多くの場合、現時点では高額療養費制度が適用できまが、年収770万円の世帯で、がん治療のために毎月9万円以上、年間100万円以上の自己負担を何年も続けることができるでしょうか。
特にがんの罹患率が上がってくる40代後半以降では、子供がいれば教育費もかかってくる時期ですよね。

お金が無いので、効果がでている抗がん剤の投与をやめる。結果再発、死亡なんてだれも望んでいないはずです。

がん保険の主な給付対象

各保険会社が様々なタイプのがん保険を販売しています。主には以下の4点を給付対象としています。

  • がんと診断されたときの給付金
  • 手術のたびの給付金
  • 入院保障
  • 抗がん剤の治療費の補填

重視すべき項目

さて、ここで重視すべき項目は何でしょう?
先に述べたように、現在入院期間については年々減少傾向にあります。
一方で、治療費のうち「薬剤費」が、非常に高額となってきています。薬剤費に比べるとはっきりいって手術費用や診断時の数十万円の給付金は誤差範囲です。

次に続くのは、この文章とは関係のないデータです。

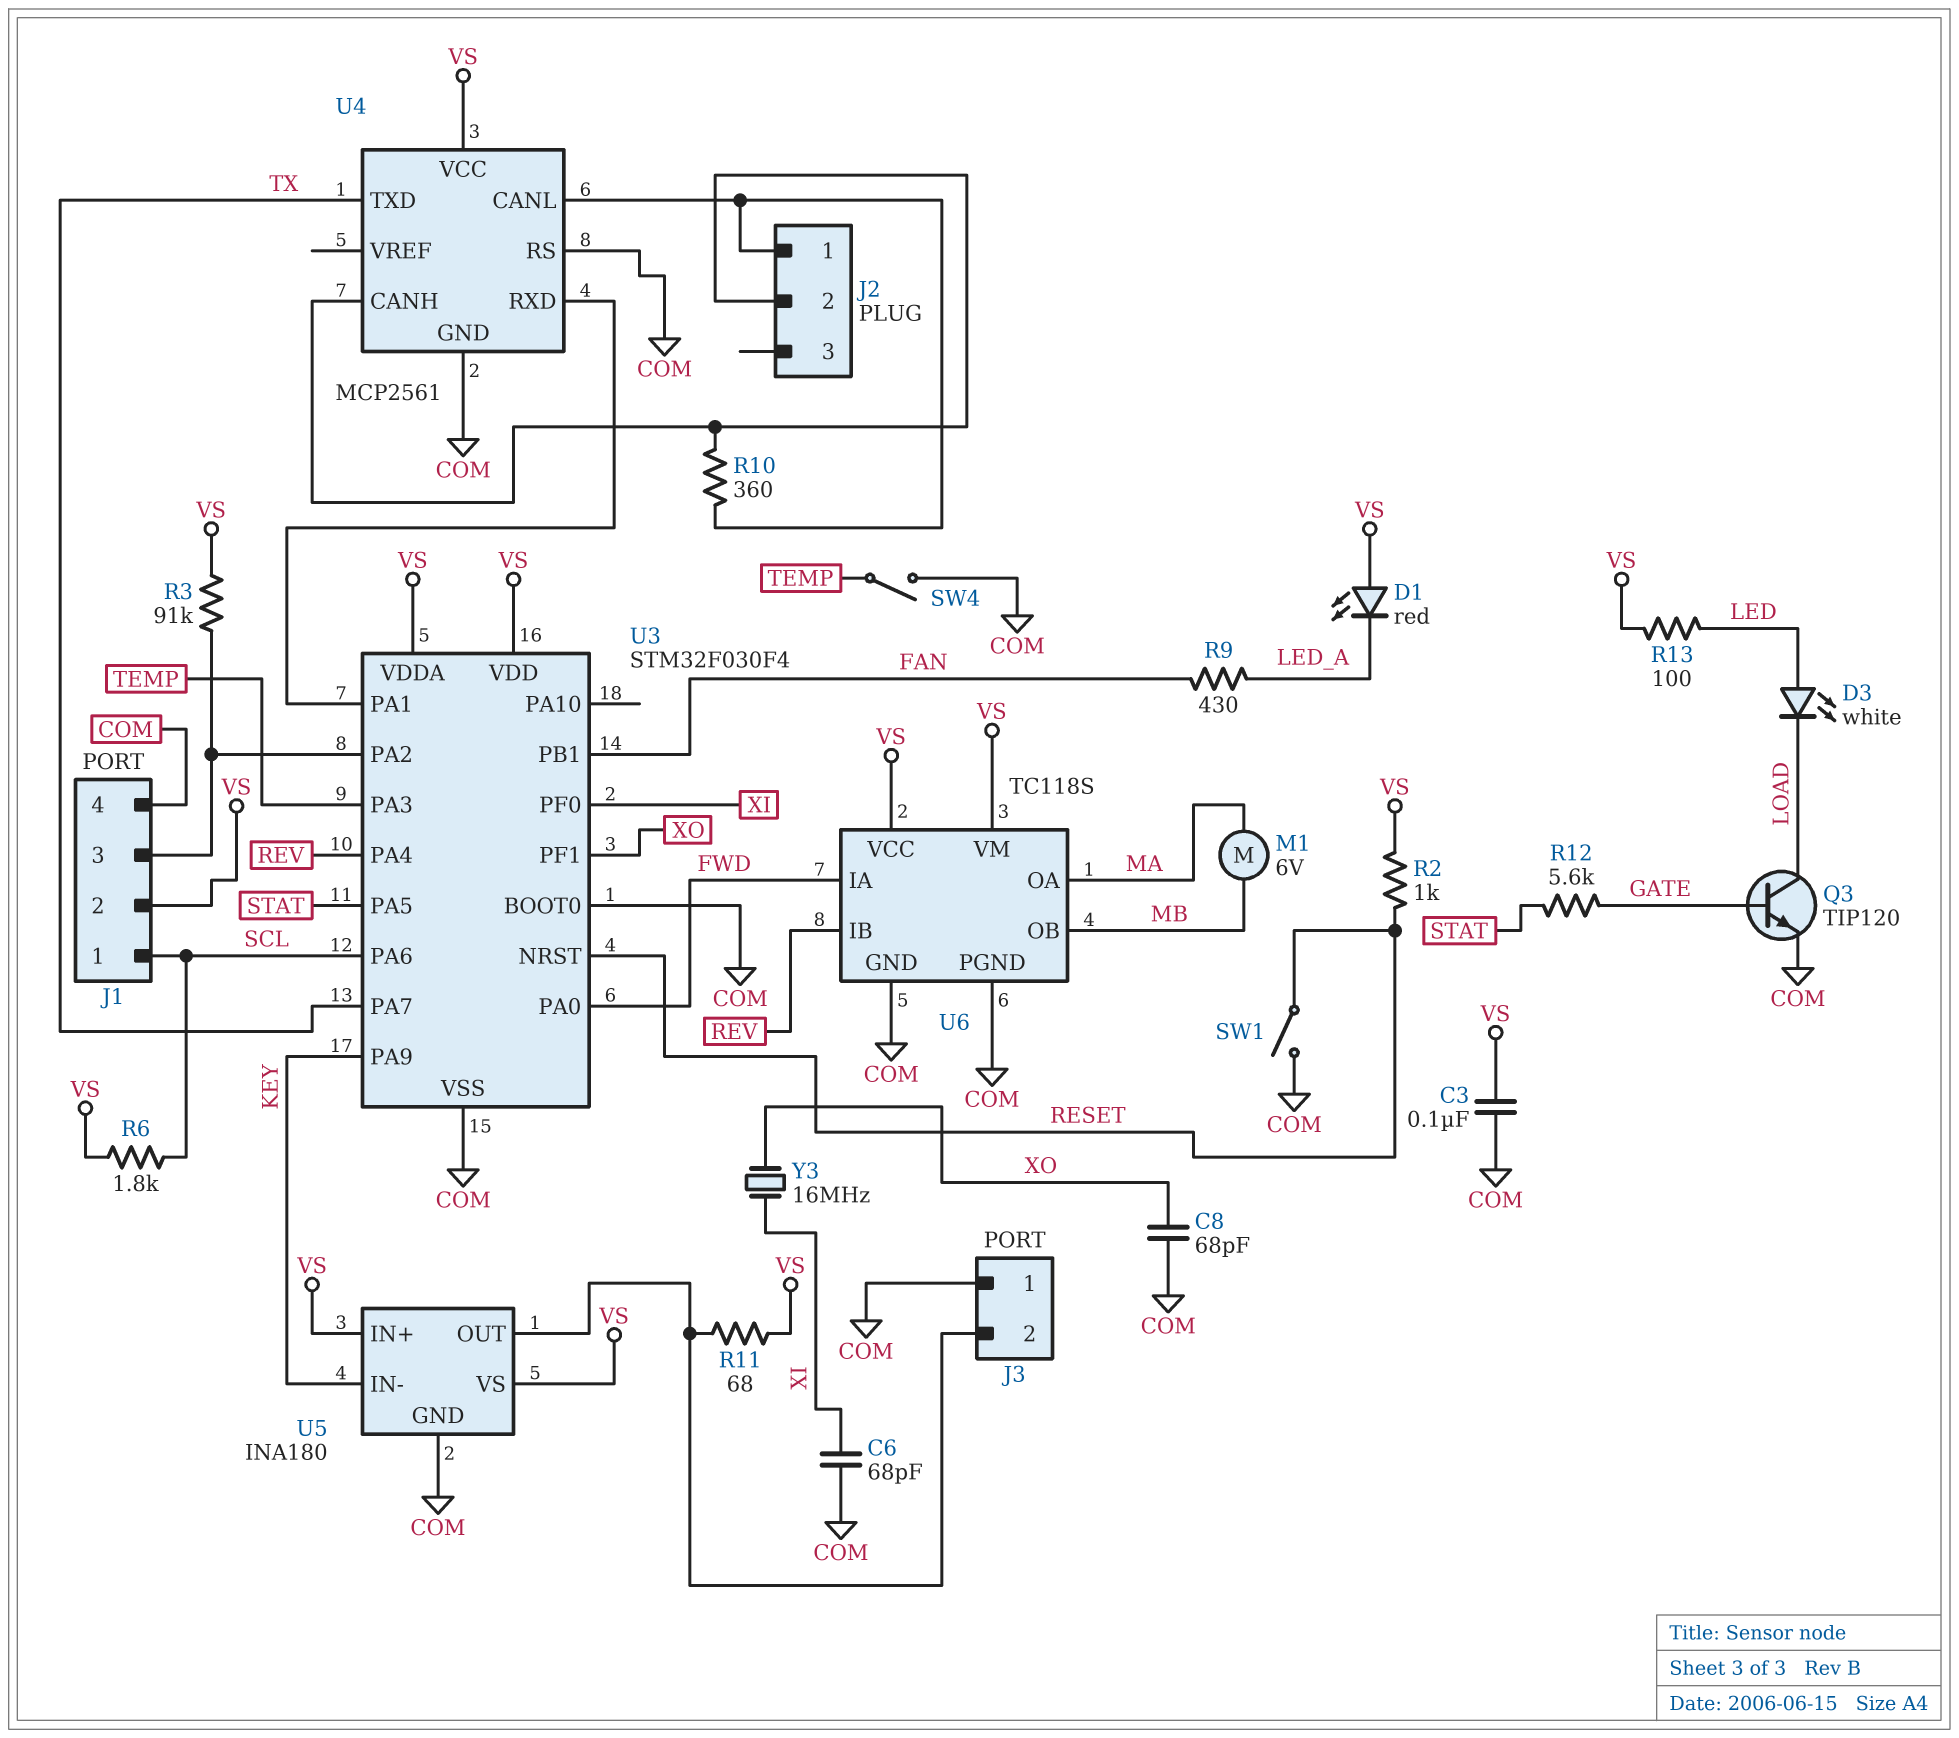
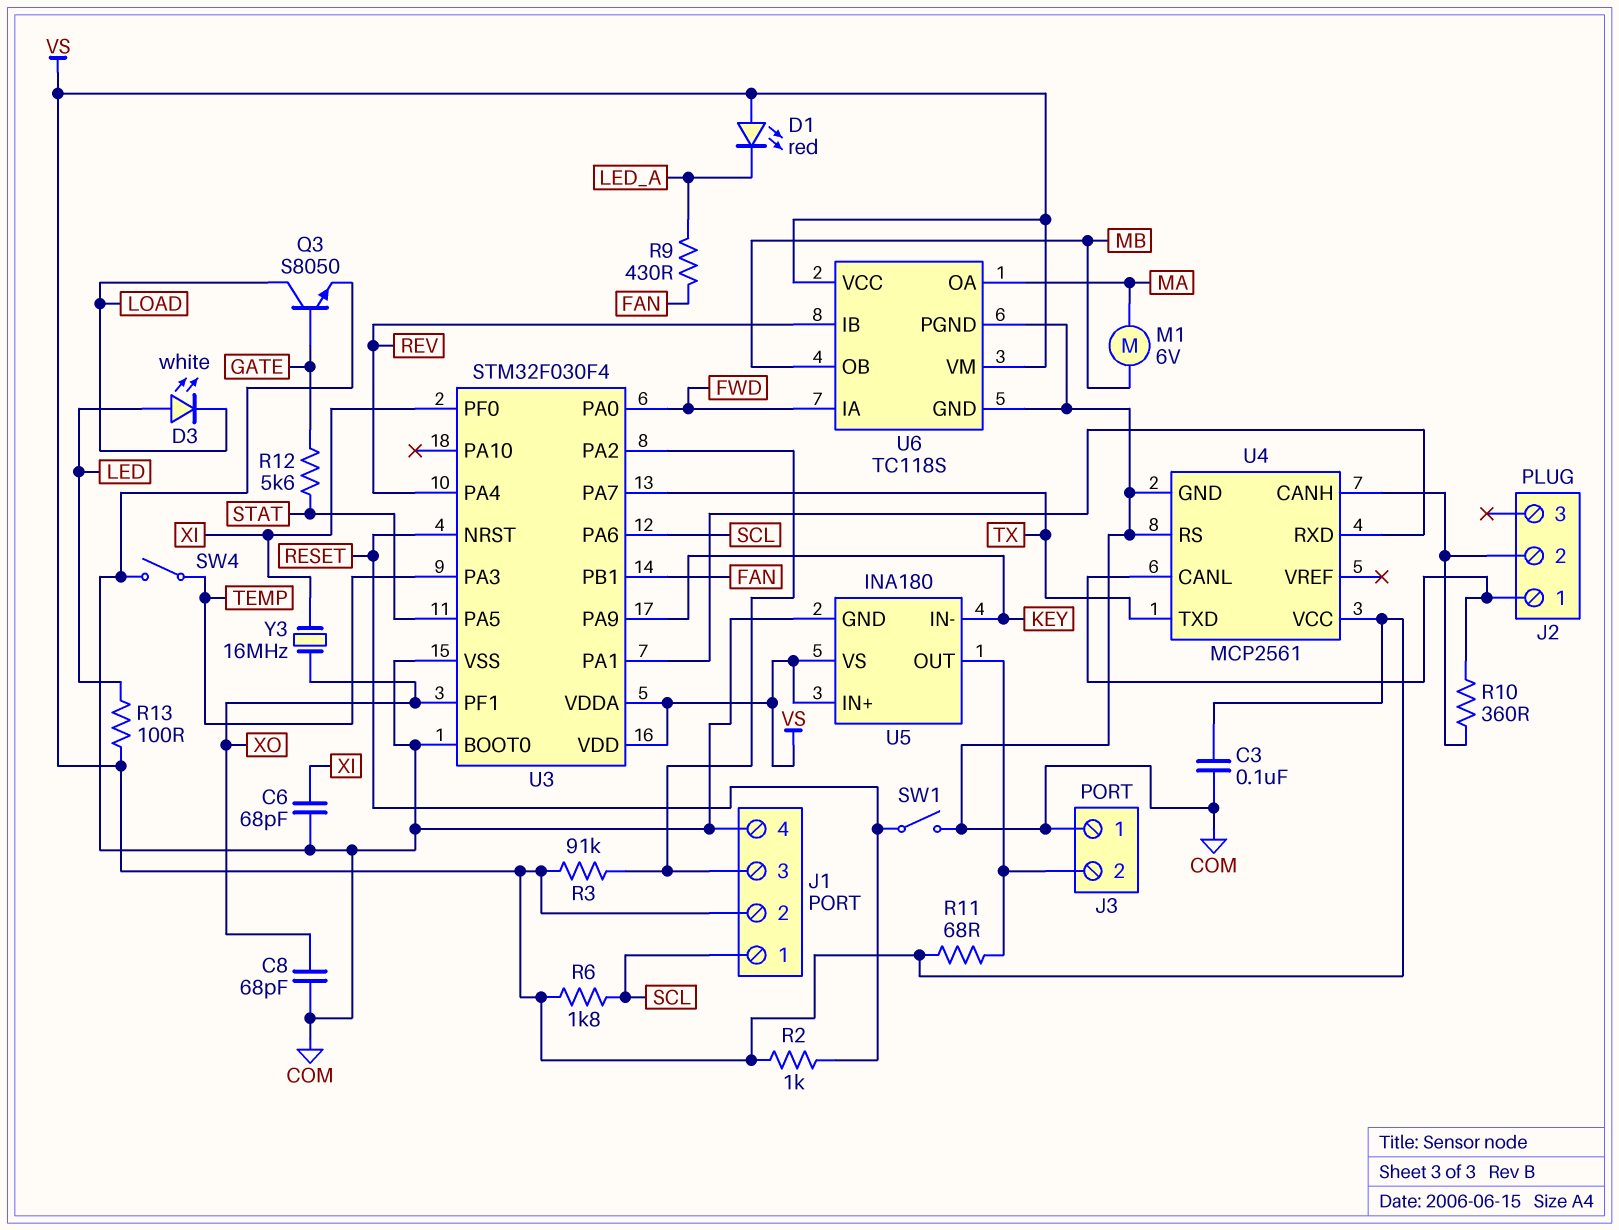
Q3: NPN TIP120 (B GATE, C LOAD, E COM) -> NPN S8050 (B GATE, C LOAD, E COM)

そのため、すべての項目をカバーできる高額な保険に加入できるひとは問題ないですが、そうでない人は、「抗がん剤の治療費の補填」が手厚い商品を選ぶべきでしょう。

じつはこのタイプの保険はあまり多くありません。
特に昔から加入している場合、がんと診断されたときの給付金や入院保障といったものが手厚い古いタイプのものである可能性があります。

10年以上前に加入したっきりのかたは、一度みなおしたほうがいいでしょう。

それでは。


最後まで読んでくださってありがとうございました。